== What to produce ==
Copy out all the lines of the data that hold the word "khác".

(Collected data)
_ _ _
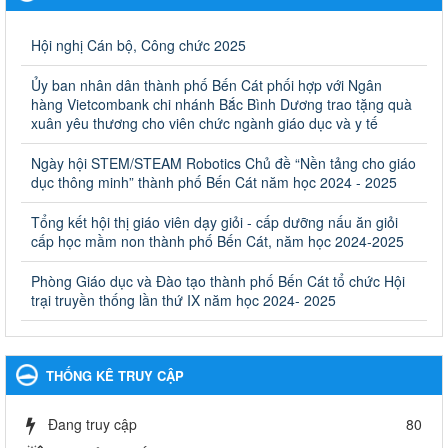
Giáo dục và Đào tạo thành phố Bến Cát
Ngày ban hành: 28/02/2025
Hội nghị Cán bộ, Công chức 2025
Quyết định công bố thủ tục hành chính bị bãi bỏ trong lĩnh
Ủy ban nhân dân thành phố Bến Cát phối hợp với Ngân
vực giáo dục đào tạo thuộc hệ giáo dục quốc dân và cơ sở
hàng Vietcombank chi nhánh Bắc Bình Dương trao tặng quà
giáo dục khác thuộc thẩm quyền giải quyết của Sở Giáo dục
xuân yêu thương cho viên chức ngành giáo dục và y tế
và Đào tạo, Ủy ban nhân dân cấp huyện
Ngày hội STEM/STEAM Robotics Chủ đề “Nền tảng cho giáo
Quyết định công bố thủ tục hành chính bị bãi bỏ trong lĩnh vực
dục thông minh” thành phố Bến Cát năm học 2024 - 2025
giáo dục đào tạo thuộc hệ giáo dục quốc dân và cơ sở giáo dục
khác thuộc thẩm quyền giải quyết của Sở Giáo dục và Đào tạo,
Ủy ban nhân dân cấp huyện
Tổng kết hội thị giáo viên dạy giỏi - cấp dưỡng nấu ăn giỏi
cấp học mầm non thành phố Bến Cát, năm học 2024-2025
Ngày ban hành: 30/09/2024
Phòng Giáo dục và Đào tạo thành phố Bến Cát tổ chức Hội
Hướng dẫn thực hiện nhiệm vụ giáo dục tiểu học năm học
trại truyền thống lần thứ IX năm học 2024- 2025
2024-2025
Hướng dẫn thực hiện nhiệm vụ giáo dục tiểu học năm học 2024-
2025
Ngày ban hành: 26/09/2024
THỐNG KÊ TRUY CẬP
Tổ chức các hoạt động hè cho học sinh năm 2024
Đang truy cập
80
Tổ chức các hoạt động hè cho học sinh năm 2024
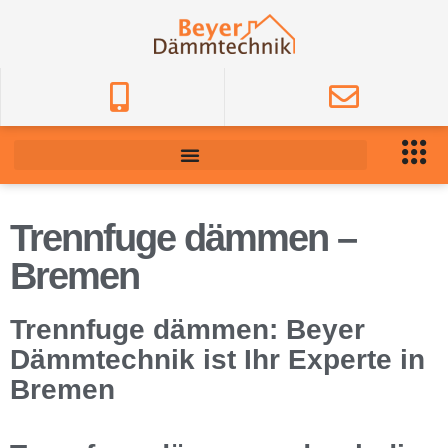
Trennfuge dämmen –
Bremen
Trennfuge dämmen: Beyer
Dämmtechnik ist Ihr Experte in
Bremen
_ _ _
== The answer ==
giáo dục khác thuộc thẩm quyền giải quyết của Sở Giáo dục
khác thuộc thẩm quyền giải quyết của Sở Giáo dục và Đào tạo,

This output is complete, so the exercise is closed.